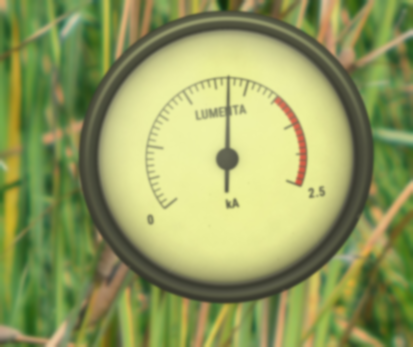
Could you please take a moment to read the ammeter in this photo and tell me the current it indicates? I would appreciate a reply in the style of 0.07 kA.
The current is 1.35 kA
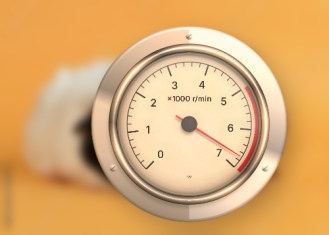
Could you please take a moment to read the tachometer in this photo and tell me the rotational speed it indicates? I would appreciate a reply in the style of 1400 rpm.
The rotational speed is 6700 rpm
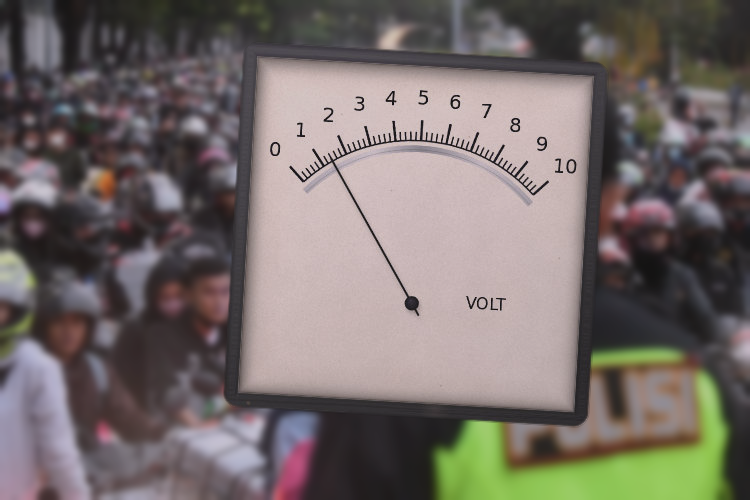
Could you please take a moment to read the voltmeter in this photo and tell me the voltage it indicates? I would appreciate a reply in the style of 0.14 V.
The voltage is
--
Update the items above by changing "photo" to "image" and leaving every other word as it is. Omit the pictures from your answer.

Could you please take a moment to read the ammeter in this image and tell me the current it indicates? I would appreciate a reply in the style of 0.07 kA.
The current is 1.35 kA
Could you please take a moment to read the tachometer in this image and tell me the rotational speed it indicates? I would appreciate a reply in the style of 1400 rpm.
The rotational speed is 6700 rpm
Could you please take a moment to read the voltmeter in this image and tell me the voltage it indicates? I would appreciate a reply in the style of 0.14 V.
The voltage is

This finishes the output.